The impact will probably be minimal in 2019. But keep in mind that Oaklawn announced this schedule switch more than six months before Arkansas voters in November approved both full casino gaming and sports betting at the Hot Springs track. As those additional forms of gaming come online (and presumably bolster purses even further), speculation will naturally turn to whether or not Oaklawn wants to continue slicing early winter race dates in favor of expanding its footprint deeper into the better weather of the spring.
For years Oaklawn management has held firm in not adding a turf course, the cost of which couldn't be justified under a January-to-April racing schedule. But Hot Springs “greens up” significantly by mid March, and what if the racing season started even later and got extended deeper into the spring? As it stands right now, Oaklawn is the highest-profile track in the country without a turf course. Might that change in the future?

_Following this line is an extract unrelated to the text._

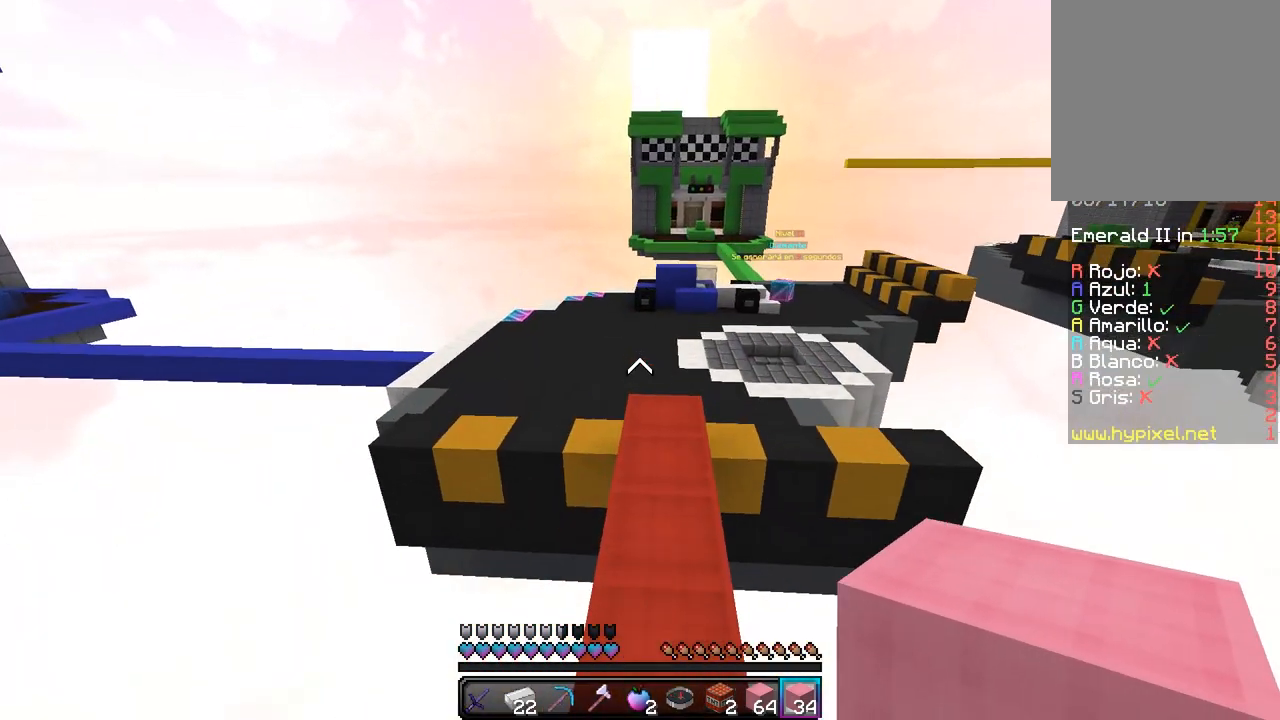
{"keys": ["w"], "mouse": [], "events": []}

And what about 2-year-old racing? Would top outfits be incentivized to stick around a little later at Oaklawn for a longer spring meet if a few juvenile races popped up in the April/May condition book? (MSW races for older horses in 2019 will be carded for $77,000, escalating up to $87,000 on the track's three premier race days).
In the meantime, as the track readies for its 2019 opening, it seems as if every week the Oaklawn press office is announcing new faces that will be “following the money” to Hot Springs for the upcoming meet. Trainer Nick Zito will have a division at Oaklawn for the first time this winter/spring. And just last week, jockeys Joe Bravo and Stewart Elliott declared they'll be based at Oaklawn.
“You put up the money and everybody shows up, right?” Bravo said in advance of riding his first full meet in Arkansas. “Looks like you guys [Oaklawn] are putting it up pretty juicy this year.”
Elliott rocketed to stardom at Oaklawn in 2004 by sweeping Oaklawn's Triple Crown prep race series about eventual dual-Classic winner Smarty Jones. He last rode regularly at Oaklawn in 2007.
“It's always been a fun meet, a good meet,” Elliott said. “The people are so into it and everything. Like the first night I pulled in here, I went into the restaurant and the lady, I guess with my size, she figured I was a jockey. People are just so into the racing. It's kind of like a different place, really.”